Clearly it really is excessive and it would be obscene under any circumstances, but in the current situation where most people are getting minimal pay increases, the economy is in a depressed state (thanks to incompetent and immoral actions of bank executives), and the government is refusing to give important sectors of the community (teachers and radiographers for example) a pay increase, it seems particularly inappropriate.
Of course I don't really blame Frazis himself, or even the board who authorised the payment. Clearly the problem is far more basic than that. The system which hands out vast amounts to senior executives and can't find enough to properly fund health, education, and research is what's really at fault so, like almost every problem the world faces, it really gets back to the failings of capitalism itself.
If this Frazis clown wants to "steal" vast amounts of money while providing a fairly mediocre service at no real risk (while receiving this salary his bank is underwritten by the New Zealand taxpayer - how corrupt is that!) then who can blame him?
Corrupt people have stolen money throughout history and we don't accuse them of being unethical... Hang on a minute, yes we do!
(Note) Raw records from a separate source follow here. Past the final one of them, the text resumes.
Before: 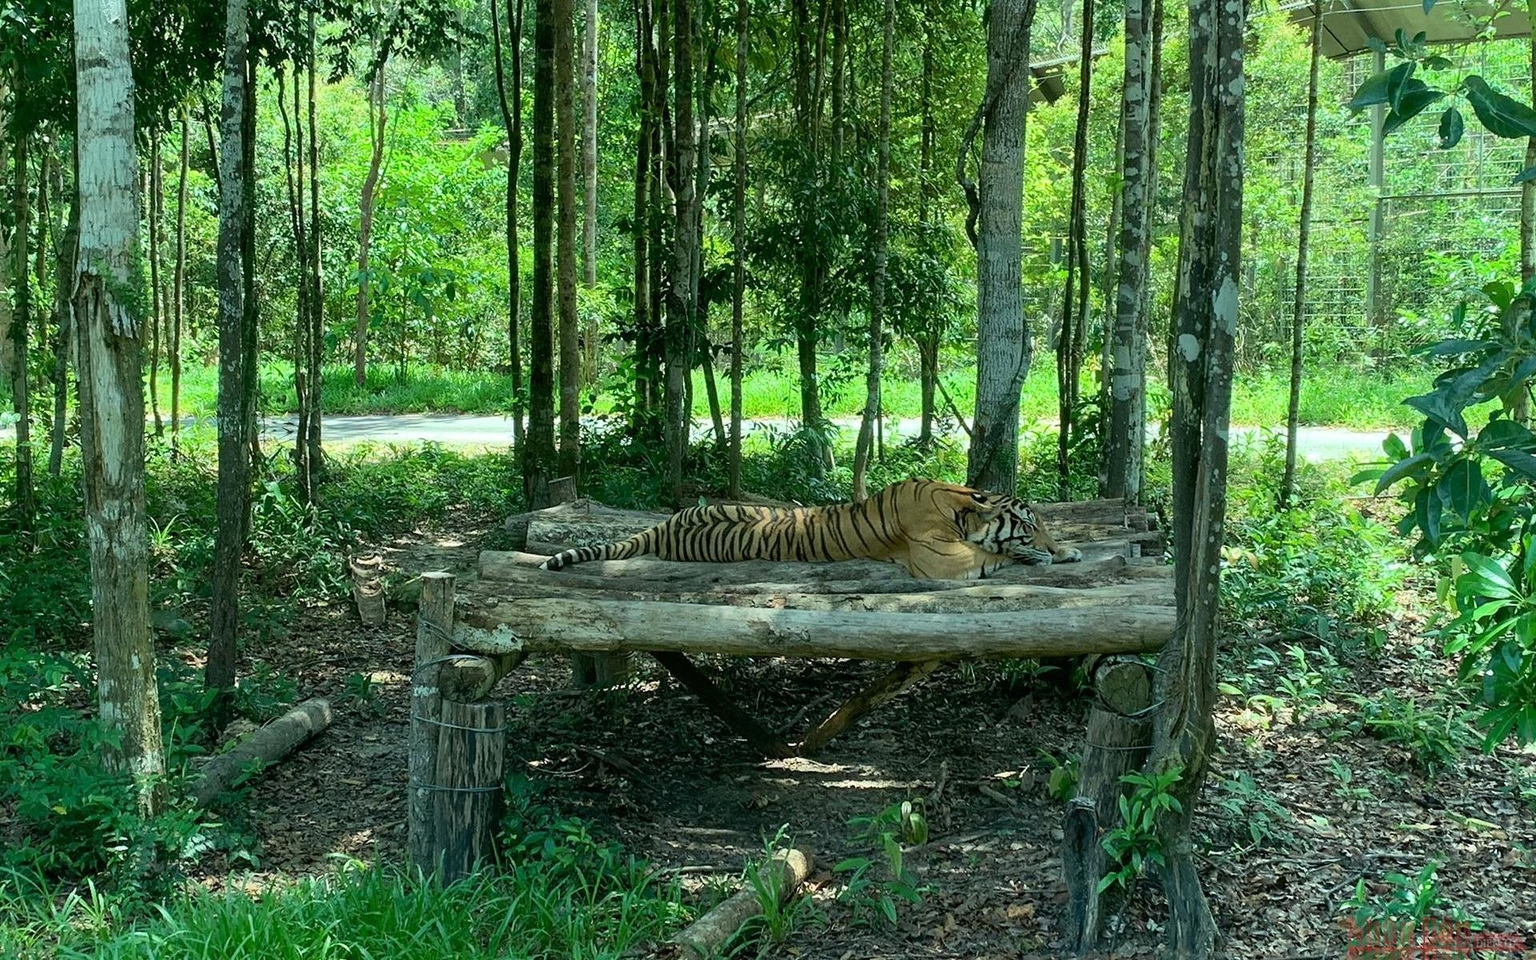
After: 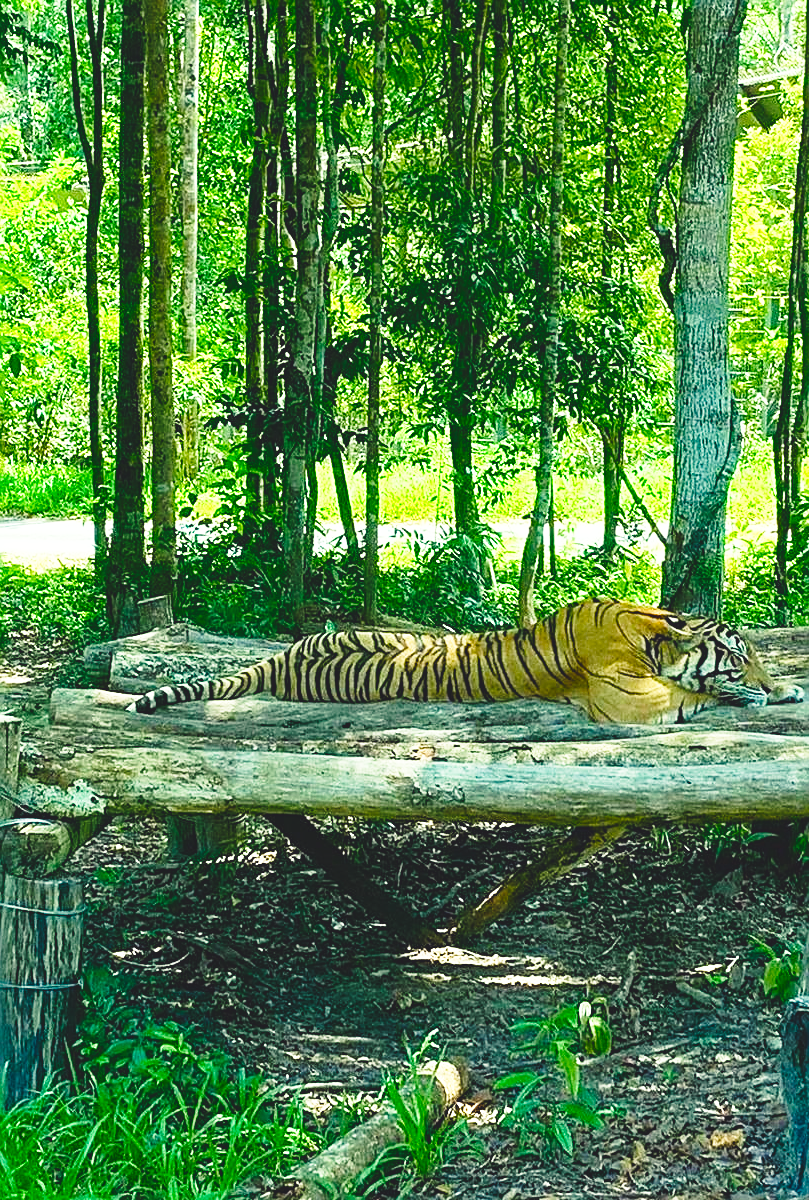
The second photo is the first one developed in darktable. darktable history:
color balance rgb: shadows lift › chroma 3%, shadows lift › hue 280.8°, power › hue 330°, highlights gain › chroma 3%, highlights gain › hue 75.6°, global offset › luminance 1.5%, perceptual saturation grading › global saturation 20%, perceptual saturation grading › highlights -25%, perceptual saturation grading › shadows 50%, global vibrance 30%
sharpen: on, module defaults
base curve: curves: ch0 [(0, 0) (0.026, 0.03) (0.109, 0.232) (0.351, 0.748) (0.669, 0.968) (1, 1)], preserve colors none
crop: left 28.583%, right 29.231%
But I think the general population is starting to catch on to the immorality of modern corporate management too. Other immoral characters include highly paid executives like Telecom chief executive Paul Reynolds (an incompetent leader whose company has been a provider of very average, over-priced, and anti-competitive services for may years) and Fonterra boss Andrew Ferrier (a real scumbag who doesn't care about pollution back here in New Zealand as long as his company exploits the global market for milk). It almost seems that to be a successful CEO you must adhere to an immoral personal philosophy!
Again, I must emphasise that it's the system which is at fault. Capitalism encourages unethical, greedy cheats and liars to take charge so it should be no surprise that that's what we get. And unless a CEO does adopt these personal attributes he (or sometimes she because women are just as bad in these positions) cannot compete with those who do.
So people are beginning to see that unethical behaviour is unacceptable and if they also realise that the system is at fault they might see that the real response should be to change the system rather than criticise those who exploit it. Maybe there is hope that the power of corporations can be reduced. Maybe there is hope that money can be diverted into more meaningful areas. And maybe there is hope that the people who make real contributions to society, and not those who have developed the skill of extracting the maximum personal gain, are the ones we should be supporting.
Maybe I'm being unrealistic but at least I am being ethical!